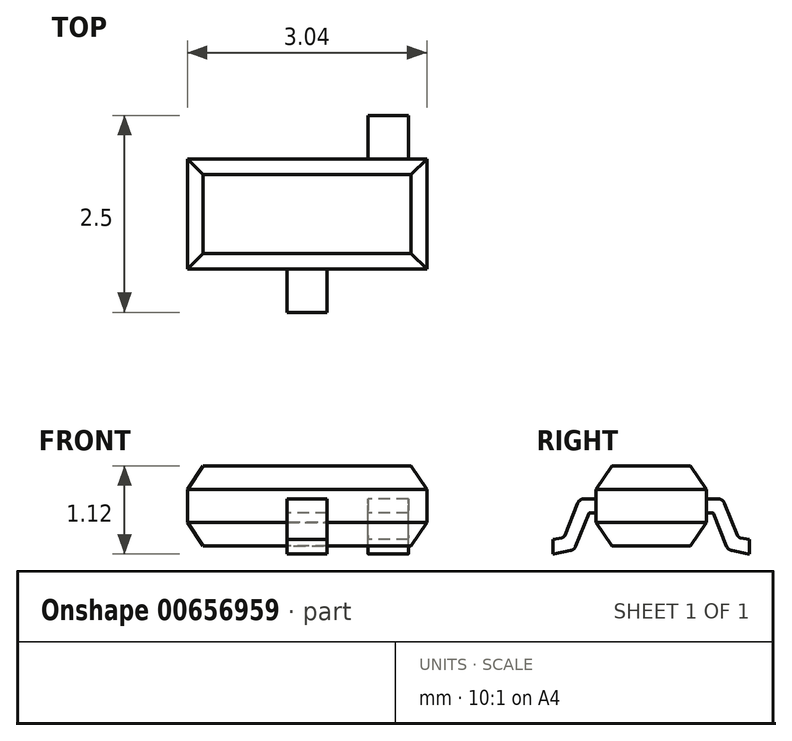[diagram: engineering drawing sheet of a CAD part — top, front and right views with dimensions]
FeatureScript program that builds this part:
annotation { "Feature Type Name" : "Feature", "Feature Type Description" : "" }
export const myFeature = defineFeature(function(context is Context, id is Id, definition is map)
    precondition{}
    {
        {
            var Q0;
            Q0=qCreatedBy(makeId("Top.planeOp"),FACE);
            cPlane(context, id + "F0", {"entities" : qUnion([Q0]), "cplaneType" : CPlaneType.OFFSET, "offset" : 0.1 * mm, "width" : 150 * mm, "height" : 150 * mm});
        }
        {
            var Q0;
            Q0=qCreatedBy(id+"F0.planeOp",FACE);
            var sketch = newSketch(context, id + "F1", { "sketchPlane" : qUnion([Q0])});
            skLineSegment(sketch, "E0.bottom", {"start": v(-1.52, 0.7) * mm, "end": v(1.52, 0.7) * mm});
            skLineSegment(sketch, "E0.top", {"start": v(-1.52, -0.7) * mm, "end": v(1.52, -0.7) * mm});
            skLineSegment(sketch, "E0.left", {"start": v(-1.52, 0.7) * mm, "end": v(-1.52, -0.7) * mm});
            skLineSegment(sketch, "E0.right", {"start": v(1.52, 0.7) * mm, "end": v(1.52, -0.7) * mm});
            skPoint(sketch, "E0.middle", {"position": v(0, 0) * mm});
            skSolve(sketch);
        }
        {
            var Q0;
            Q0=makeQuery(id+"F1.imprint","IMPRINT",FACE,{"disambiguationData":[TD([[makeQuery(id+"F1.imprint","IMPRINT",EDGE,{"derivedFrom":sQuery(id+"F1.wireOp",EDGE,"E0.bottom")}),-1.0]])]});
            extrude(context, id + "F2", {"entities" : qUnion([Q0]), "depth" : 1.02 * mm, "offsetDistance" : 25 * mm});
        }
        {
            var Q0;
            Q0=makeQuery(id+"F2.opExtrude","CAP_EDGE",EDGE,{"disambiguationData":[OSD([sQuery(id+"F1.wireOp",EDGE,"E0.left")])],"isStart":false});
            var Q1;
            Q1=makeQuery(id+"F2.opExtrude","CAP_EDGE",EDGE,{"disambiguationData":[OSD([sQuery(id+"F1.wireOp",EDGE,"E0.left")])],"isStart":true});
            var Q2;
            Q2=makeQuery(id+"F2.opExtrude","CAP_EDGE",EDGE,{"disambiguationData":[OSD([sQuery(id+"F1.wireOp",EDGE,"E0.right")])],"isStart":true});
            var Q3;
            Q3=makeQuery(id+"F2.opExtrude","CAP_EDGE",EDGE,{"disambiguationData":[OSD([sQuery(id+"F1.wireOp",EDGE,"E0.right")])],"isStart":false});
            chamfer(context, id + "F3", {"entities" : qUnion([Q0, Q1, Q2, Q3]), "chamferType" : ChamferType.TWO_OFFSETS, "width1" : 0.2 * mm, "oppositeDirection" : false, "width2" : 0.3 * mm, "tangentPropagation" : true});
        }
        {
            var Q0;
            Q0=makeQuery(id+"F2.opExtrude","CAP_EDGE",EDGE,{"disambiguationData":[OSD([sQuery(id+"F1.wireOp",EDGE,"E0.top")])],"isStart":false});
            var Q1;
            Q1=makeQuery(id+"F2.opExtrude","CAP_EDGE",EDGE,{"disambiguationData":[OSD([sQuery(id+"F1.wireOp",EDGE,"E0.top")])],"isStart":true});
            var Q2;
            Q2=makeQuery(id+"F2.opExtrude","CAP_EDGE",EDGE,{"disambiguationData":[OSD([sQuery(id+"F1.wireOp",EDGE,"E0.bottom")])],"isStart":true});
            var Q3;
            Q3=makeQuery(id+"F2.opExtrude","CAP_EDGE",EDGE,{"disambiguationData":[OSD([sQuery(id+"F1.wireOp",EDGE,"E0.bottom")])],"isStart":false});
            chamfer(context, id + "F4", {"entities" : qUnion([Q0, Q1, Q2, Q3]), "chamferType" : ChamferType.TWO_OFFSETS, "width1" : 0.2 * mm, "oppositeDirection" : false, "width2" : 0.3 * mm, "tangentPropagation" : true});
        }
        {
            var Q0;
            {var subQ0=sQuery(id+"F1.wireOp",EDGE,"E0.top");Q0=makeQuery(id+"F4.opChamfer","BLEND_EDGE",EDGE,{"blendedFrom":[makeQuery(id+"F2.opExtrude","CAP_EDGE",EDGE,{"disambiguationData":[OSD([subQ0])],"isStart":false}),makeQuery(id+"F2.opExtrude","CAP_FACE",FACE,{"disambiguationData":[OSD([sQuery(id+"F1.wireOp",EDGE,"E0.bottom"),subQ0,sQuery(id+"F1.wireOp",EDGE,"E0.left"),sQuery(id+"F1.wireOp",EDGE,"E0.right")])],"isStart":false})],"blendedInto":[makeQuery(id+"F2.opExtrude","CAP_FACE",FACE,{"disambiguationData":[OSD([sQuery(id+"F1.wireOp",EDGE,"E0.bottom"),subQ0,sQuery(id+"F1.wireOp",EDGE,"E0.left"),sQuery(id+"F1.wireOp",EDGE,"E0.right")])],"isStart":false})]});}
            cPoint(context, id + "F5", {"entities" : qUnion([Q0]), "parameter" : 0.5});
        }
        {
            var Q0;
            {var subQ0=sQuery(id+"F1.wireOp",EDGE,"E0.bottom");Q0=makeQuery(id+"F4.opChamfer","BLEND_EDGE",EDGE,{"blendedFrom":[makeQuery(id+"F2.opExtrude","CAP_EDGE",EDGE,{"disambiguationData":[OSD([subQ0])],"isStart":false}),makeQuery(id+"F2.opExtrude","CAP_FACE",FACE,{"disambiguationData":[OSD([subQ0,sQuery(id+"F1.wireOp",EDGE,"E0.top"),sQuery(id+"F1.wireOp",EDGE,"E0.left"),sQuery(id+"F1.wireOp",EDGE,"E0.right")])],"isStart":false})],"blendedInto":[makeQuery(id+"F2.opExtrude","CAP_FACE",FACE,{"disambiguationData":[OSD([subQ0,sQuery(id+"F1.wireOp",EDGE,"E0.top"),sQuery(id+"F1.wireOp",EDGE,"E0.left"),sQuery(id+"F1.wireOp",EDGE,"E0.right")])],"isStart":false})]});}
            cPoint(context, id + "F6", {"entities" : qUnion([Q0]), "parameter" : 0.5});
        }
        {
            var Q0;
            {var subQ0=sQuery(id+"F1.wireOp",EDGE,"E0.bottom");Q0=makeQuery(id+"F4.opChamfer","BLEND_EDGE",EDGE,{"blendedFrom":[makeQuery(id+"F2.opExtrude","CAP_EDGE",EDGE,{"disambiguationData":[OSD([subQ0])],"isStart":true}),makeQuery(id+"F2.opExtrude","CAP_FACE",FACE,{"disambiguationData":[OSD([subQ0,sQuery(id+"F1.wireOp",EDGE,"E0.top"),sQuery(id+"F1.wireOp",EDGE,"E0.left"),sQuery(id+"F1.wireOp",EDGE,"E0.right")])],"isStart":true})],"blendedInto":[makeQuery(id+"F2.opExtrude","CAP_FACE",FACE,{"disambiguationData":[OSD([subQ0,sQuery(id+"F1.wireOp",EDGE,"E0.top"),sQuery(id+"F1.wireOp",EDGE,"E0.left"),sQuery(id+"F1.wireOp",EDGE,"E0.right")])],"isStart":true})]});}
            cPoint(context, id + "F7", {"entities" : qUnion([Q0]), "parameter" : 0.5});
        }
        {
            var Q0;
            Q0=qCreatedBy(id+"F5",VERTEX);
            var Q1;
            Q1=qCreatedBy(id+"F6",VERTEX);
            var Q2;
            Q2=qCreatedBy(id+"F7",VERTEX);
            cPlane(context, id + "F8", {"entities" : qUnion([Q0, Q1, Q2]), "cplaneType" : CPlaneType.THREE_POINT, "offset" : 25 * mm, "width" : 150 * mm, "height" : 150 * mm});
        }
        {
            var Q0;
            Q0=qCreatedBy(id+"F8.planeOp",FACE);
            var sketch = newSketch(context, id + "F9", { "sketchPlane" : qUnion([Q0])});
            skLineSegment(sketch, "E1", {"start": v(0, 0) * mm, "end": v(-2.5, 0) * mm, "construction": true});
            skLineSegment(sketch, "E2", {"start": v(-1.25, 0) * mm, "end": v(-1.25, 0.09) * mm});
            skLineSegment(sketch, "E3", {"start": v(-0.7, 0.61) * mm, "end": v(-0.85, 0.61) * mm, "construction": true});
            skLineSegment(sketch, "E4", {"start": v(-1.04, 0.13) * mm, "end": v(-0.85, 0.61) * mm, "construction": true});
            skArc(sketch, "E5.0.startCap", {"start": v(-0.96, 0.1) * mm, "mid": v(-0.98, 0.06) * mm, "end": v(-1.02, 0.04) * mm});
            skArc(sketch, "E5.0.endCap", {"start": v(-0.93, 0.64) * mm, "mid": v(-0.9, 0.68) * mm, "end": v(-0.85, 0.7) * mm});
            skLineSegment(sketch, "E5.0.left", {"start": v(-1.1, 0.24) * mm, "end": v(-0.93, 0.64) * mm});
            skLineSegment(sketch, "E5.0.right", {"start": v(-0.96, 0.1) * mm, "end": v(-0.8, 0.51) * mm});
            skArc(sketch, "E6.0.startCap", {"start": v(-1.23, 0) * mm, "mid": v(-1.24, 0) * mm, "end": v(-1.25, 0) * mm});
            skLineSegment(sketch, "E6.0.left", {"start": v(-1.25, 0.18) * mm, "end": v(-1.13, 0.2) * mm});
            skLineSegment(sketch, "E6.0.right", {"start": v(-1.23, 0) * mm, "end": v(-1.02, 0.04) * mm});
            skLineSegment(sketch, "E6.1.left", {"start": v(-0.7, 0.52) * mm, "end": v(-0.78, 0.52) * mm});
            skLineSegment(sketch, "E6.1.right", {"start": v(-0.7, 0.7) * mm, "end": v(-0.85, 0.7) * mm});
            skLineSegment(sketch, "E7", {"start": v(-0.7, 0.7) * mm, "end": v(-0.7, 0.52) * mm});
            skLineSegment(sketch, "E8", {"start": v(-1.25, 0.18) * mm, "end": v(-1.25, 0.18) * mm});
            skLineSegment(sketch, "E9.trimOffspring", {"start": v(-1.25, 0.09) * mm, "end": v(-1.25, 0) * mm});
            skLineSegment(sketch, "E10", {"start": v(-1.25, 0.09) * mm, "end": v(-1.25, 0.18) * mm});
            skPoint(sketch, "E11.visualSharp", {"position": v(-0.79, 0.52) * mm});
            skArc(sketch, "E11.filletArc", {"start": v(-0.78, 0.52) * mm, "mid": v(-0.79, 0.52) * mm, "end": v(-0.8, 0.51) * mm});
            skPoint(sketch, "E12.visualSharp", {"position": v(-1.1, 0.21) * mm});
            skArc(sketch, "E12.filletArc", {"start": v(-1.13, 0.2) * mm, "mid": v(-1.11, 0.22) * mm, "end": v(-1.1, 0.24) * mm});
            skSolve(sketch);
        }
        {
            var Q0;
            Q0=makeQuery(id+"F9.imprint","IMPRINT",FACE,{"disambiguationData":[TD([[makeQuery(id+"F9.imprint","IMPRINT",EDGE,{"derivedFrom":sQuery(id+"F9.wireOp",EDGE,"E5.0.left")}),-1.0]])]});
            extrude(context, id + "F10", {"entities" : qUnion([Q0]), "operationType" : NewBodyOperationType.ADD, "endBound" : BoundingType.SYMMETRIC, "depth" : 0.51 * mm, "offsetDistance" : 25 * mm});
        }
        {
            var Q0;
            Q0=qCreatedBy(id+"F8.planeOp",FACE);
            cPlane(context, id + "F11", {"entities" : qUnion([Q0]), "cplaneType" : CPlaneType.OFFSET, "offset" : 1.03 * mm, "width" : 150 * mm, "height" : 150 * mm});
        }
        {
            var Q0;
            Q0=qCreatedBy(id+"F11.planeOp",FACE);
            var sketch = newSketch(context, id + "F12", { "sketchPlane" : qUnion([Q0])});
            skArc(sketch, "E13.MirrorCS", {"start": v(1.23, 0) * mm, "mid": v(1.24, 0) * mm, "end": v(1.25, 0) * mm});
            skArc(sketch, "E14.MirrorCS", {"start": v(0.78, 0.52) * mm, "mid": v(0.79, 0.52) * mm, "end": v(0.8, 0.51) * mm});
            skArc(sketch, "E15.MirrorCS", {"start": v(0.93, 0.64) * mm, "mid": v(0.9, 0.68) * mm, "end": v(0.85, 0.7) * mm});
            skArc(sketch, "E16.MirrorCS", {"start": v(0.96, 0.1) * mm, "mid": v(0.98, 0.06) * mm, "end": v(1.02, 0.04) * mm});
            skArc(sketch, "E17.MirrorCS", {"start": v(1.13, 0.2) * mm, "mid": v(1.11, 0.22) * mm, "end": v(1.1, 0.24) * mm});
            skLineSegment(sketch, "E18.MirrorCS", {"start": v(1.25, 0.18) * mm, "end": v(1.13, 0.2) * mm});
            skLineSegment(sketch, "E19.MirrorCS", {"start": v(0.7, 0.52) * mm, "end": v(0.78, 0.52) * mm});
            skLineSegment(sketch, "E20.MirrorCS", {"start": v(1.25, 0) * mm, "end": v(1.25, 0.18) * mm});
            skLineSegment(sketch, "E21.MirrorCS", {"start": v(1.23, 0) * mm, "end": v(1.02, 0.04) * mm});
            skLineSegment(sketch, "E22.MirrorCS", {"start": v(0.96, 0.1) * mm, "end": v(0.8, 0.51) * mm});
            skLineSegment(sketch, "E23.MirrorCS", {"start": v(0.7, 0.7) * mm, "end": v(0.85, 0.7) * mm});
            skLineSegment(sketch, "E24.MirrorCS", {"start": v(1.1, 0.24) * mm, "end": v(0.93, 0.64) * mm});
            skLineSegment(sketch, "E25", {"start": v(0.7, 0.7) * mm, "end": v(0.7, 0.52) * mm});
            skSolve(sketch);
        }
        {
            var Q0;
            Q0=qSketchRegion(id+"F12",true);
            extrude(context, id + "F13", {"entities" : qUnion([Q0]), "operationType" : NewBodyOperationType.ADD, "endBound" : BoundingType.SYMMETRIC, "depth" : 0.51 * mm, "offsetDistance" : 25 * mm});
        }
    });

- **Problem details**
Show every line from the entries above that contains the string "qCreatedBy".

- **Written answer**
            Q0=qCreatedBy(makeId("Top.planeOp"),FACE);
            Q0=qCreatedBy(id+"F0.planeOp",FACE);
            Q0=qCreatedBy(id+"F5",VERTEX);
            Q1=qCreatedBy(id+"F6",VERTEX);
            Q2=qCreatedBy(id+"F7",VERTEX);
            Q0=qCreatedBy(id+"F8.planeOp",FACE);
            Q0=qCreatedBy(id+"F8.planeOp",FACE);
            Q0=qCreatedBy(id+"F11.planeOp",FACE);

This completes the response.